7. R5 and R6 noted that we show the mean ROC AUC scores only for the AMP model. On highly-skewed datasets, such as network data, ROC AUC scores are misleading [1]. We will remove the ROC column from Fig. 2. We evaluate performance using Precision-Recall curves and Perplexity.

8. R5 asked how much of the predictive performance is due to node popularities. Please see our perplexity results in (2) above. The AMP's major improvement over the AMMSB is due to modeling node popularities. We will include estimates of the community strengths in our exploratory analysis.

9. R5 asked for the reduction in convergence time due to stochastic inference. This has been studied for the AMMSB [3]. For the AMP, the standard batch variational inference does not exist because the model is not conditionally conjugate.

10. R4 asked about the relation between community strength (\beta) in AMP and AMMSB. In AMP, the exp(\beta_k) is the effect of community k on the odds ratio given that the nodes assume community k in an interaction. In AMMSB, the \beta_k is the conditional probability of a link given that the nodes assume community k in an interaction.

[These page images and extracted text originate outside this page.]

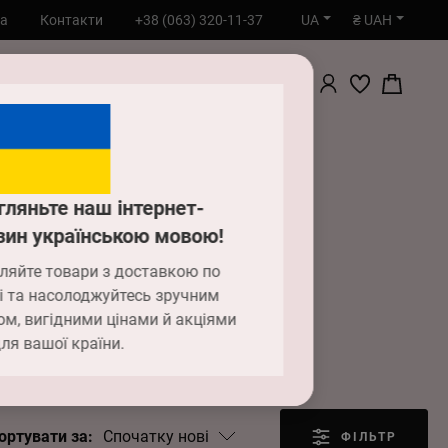
UA
₴ UAH
та
Контакти
+38 (063) 320-11-37
ПОШУК
гляньте наш інтернет-
зин українською мовою!
і
ляйте товари з доставкою по
і та насолоджуйтесь зручним
ом, вигідними цінами й акціями
ля вашої країни.
Спочатку нові
ортувати за:
ФІЛЬТР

11. R2 and R3 noted the missing usair, netscience PR curve plots. We omitted showing the PR curves on these small networks due to space constraints. We will add them to the supplement. In both plots, the AMP has a better performance than the AMMSB.

References

[1] J. Davis and M. Goadrich. The relationship between precision-recall and ROC curves.

[2] B. Ball, B. Karrer, MEJ Neman. Efficient and principled method for detecting communities in networks.

[3] P. Gopalan, D. Mimno, S. Gerrish, M. Freedman, and D. Blei. Scalable inference of overlapping communities.